CTE was also found in four NHL players, one amateur hockey player, seven professional boxers, one amateur boxer, and one professional wrestler.
Four of the 68 cases of CTE occurred in brains of people who had no history of contact sports, including three military veterans and one individual who "displayed self-injurious head banging behavior."
Lessons Learned
What's to be taken from all of this? A couple of thoughts.
First, if it wasn't clear enough already: Even at the high school and college levels, football is an extremely dangerous sport with potential long-lasting ramifications. Before this study, the BU Center had previously found CTE in the brains of a 17-year-old high school football player who died of second-impact syndrome, an 18-year-old multi-sport athlete who suffered multiple concussions playing high school football, and a 21-year-old junior on the University of Pennsylvania football team.
The type of brain degeneration being found in these young former high school football players shouldn't be occurring until decades later, Dr. Ann McKee, co-director of the BU Center and lead author of the study, told CNN for a documentary earlier this year.
That's not to say that all former high school football players are doomed to a life with CTE at some point, however.
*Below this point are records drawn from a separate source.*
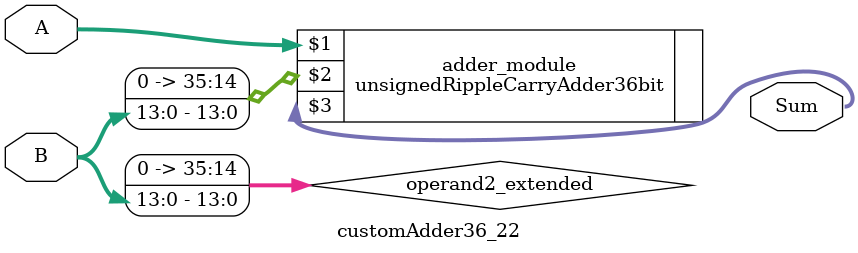
<source format=v>
module customAdder36_22(
                        input [35 : 0] A,
                        input [13 : 0] B,
                        
                        output [36 : 0] Sum
                );

        wire [35 : 0] operand2_extended;
        
        assign operand2_extended =  {22'b0, B};
        
        unsignedRippleCarryAdder36bit adder_module(
            A,
            operand2_extended,
            Sum
        );
        
        endmodule
        
</source>
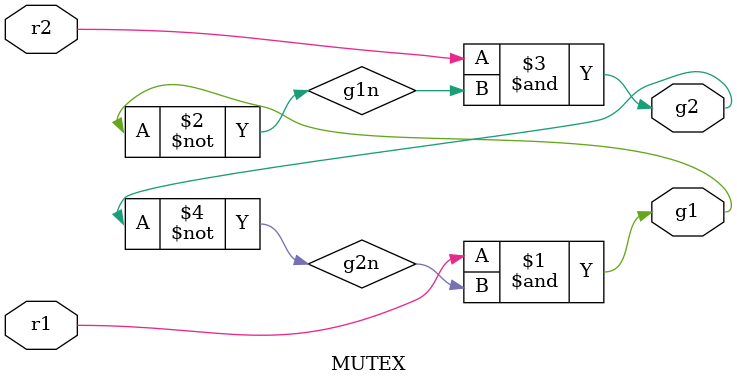
<source format=v>
module MUTEX (
	input r1,
	input r2,
	output g1,
	output g2
);

	wire g1n;
	wire g2n;

	assign g1n = ~(r1 & g2n);
	assign g2n = ~(r2 & g1n);
	
	assign g1 = ~(g1n);
	assign g2 = ~(g2n);

endmodule

</source>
Many of the world's leading concussion experts are urging caution at drawing a causal link between football and CTE, saying much more research is needed before definitively tying the two together.
"The vast majority of the neuroscience community does not believe that research has yet identified a causal relationship linking repetitive head trauma in football and CTE; I include myself in that,"said Kevin Guskiewicz, co-director of the Matthew Gfeller Sport-Related Traumatic Brain Injury Research Institute at the University of North Carolina, to ESPN.com.
Like everything else, football is a calculated risk. On the plus side, the game instills qualities such as hard work, leadership and teamwork in youths, as a parent recently pointed out in a commentary for ESPN.com.
On the other hand, as Cases 36, 37, 38, 40, 47, and 52 can attest, there's at least a chance that the head trauma sustained while playing high school football could contribute to long-term brain degeneration down the road.